How to avoid throwing an exceptions for a built-in function?
Jonathan M Davis via Digitalmars-d-learn
digitalmars-d-learn at puremagic.com
Sat May 13 02:05:17 PDT 2017
On Friday, May 12, 2017 10:42:18 H. S. Teoh via Digitalmars-d-learn wrote:
> On Fri, May 12, 2017 at 12:47:04PM +0200, ag0aep6g via Digitalmars-d-learn
wrote:
> > On 05/12/2017 10:32 AM, k-five wrote:
> > > Interesting! I was worried about performance and for that I did not
> > > want to use try-catch.
> > > So (isNumberic) is a good solution.
> > > http://dlang.org/phobos/std_traits.html#isNumeric
> >
> > If you're doing this for speed, you better be benchmarking. Exceptions
> > are slow when they're thrown. But if no exception is being thrown,
> > try-catch is probably faster than checking isNumeric beforehand.
>
> Yes, when it comes to performance-related issues, always profile,
> profile, profile. (Or benchmark, benchmark, benchmark. Anything that
> gives you actual measurements rather than subjective judgment calls.)
> Far too often, what we think will perform poorly is actually nowhere
> near the real bottleneck in the program, and we end up wasting too much
> time "optimizing" something that doesn't even make a noticeable
> difference in the end. Whereas, using a profiler early on will help you
> zero in on the real bottlenecks, and you could potentially make huge
> performance savings with much less effort.
For the most part, when parsing a string, std.conv.to's approach of just
parsing the string and throwing an exception if/when it fails is the most
efficient, because it's only going to parse the string once, whereas calling
a function to validate the string's format and _then_ do the conversion
would mean parsing the string twice. It's just that if you are in a
situation where the string is likely not to be in the correct format, then
having a bunch of exceptions thrown will harm performance. To best handle
that, we'd need an alternate conversion function that did something like
return the failure condition and passed the result via an out parameter or
one which took a default value and returned that on failure instead of what
was actaully parsed. So, ideally, we'd have other functions in std.conv to
handle such cases, but in the vast majority of cases, throwing an exception
on failure is going to be the most efficient solution.

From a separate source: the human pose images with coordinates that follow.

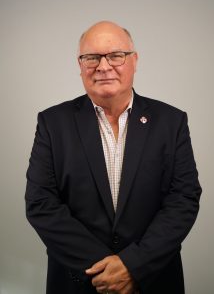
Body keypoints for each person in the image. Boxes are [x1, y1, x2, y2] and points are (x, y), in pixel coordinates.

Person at [25, 21, 202, 294]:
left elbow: (183, 199)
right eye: (91, 57)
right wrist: (107, 270)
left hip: (152, 280)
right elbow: (41, 204)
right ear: (80, 64)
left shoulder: (171, 122)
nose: (103, 66)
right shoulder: (52, 123)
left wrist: (134, 266)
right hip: (80, 281)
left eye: (115, 55)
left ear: (135, 60)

But obviously, to know what's actually happening with your code, you're
going to have to profile and benchmark it - especially if you're throwing
exceptions on a regular basis but not super frequently, because then it's
quickly an open question as to whether parsing twice to avoid the exception
or letting the exception be thrown and caught would be faster.
Odds are though that unless you're converting in a tight loop, the relative
costs won't matter much, even if one is clearly more expensive than the
other, simply because it's not a bottleneck in your program. But you won't
know that for sure unless you profile.
However, unless you're parsing a lot of invalid strings, I'd be very
surprised if always parsing twice were more efficient than parsing only once
and throwing an exception on failure. And D exceptions are fairly efficient
at this point if you don't call toString, because we stripped out most of
the string processing that they were doing up front before. It used to be
pretty painful when you did a lot of tests that tested the error cases,
because the exceptions really increased the time that the tests took, but
that's no longer the case (IIRC, the improvements literally saved seconds of
execution time in std.datetime's unit tests).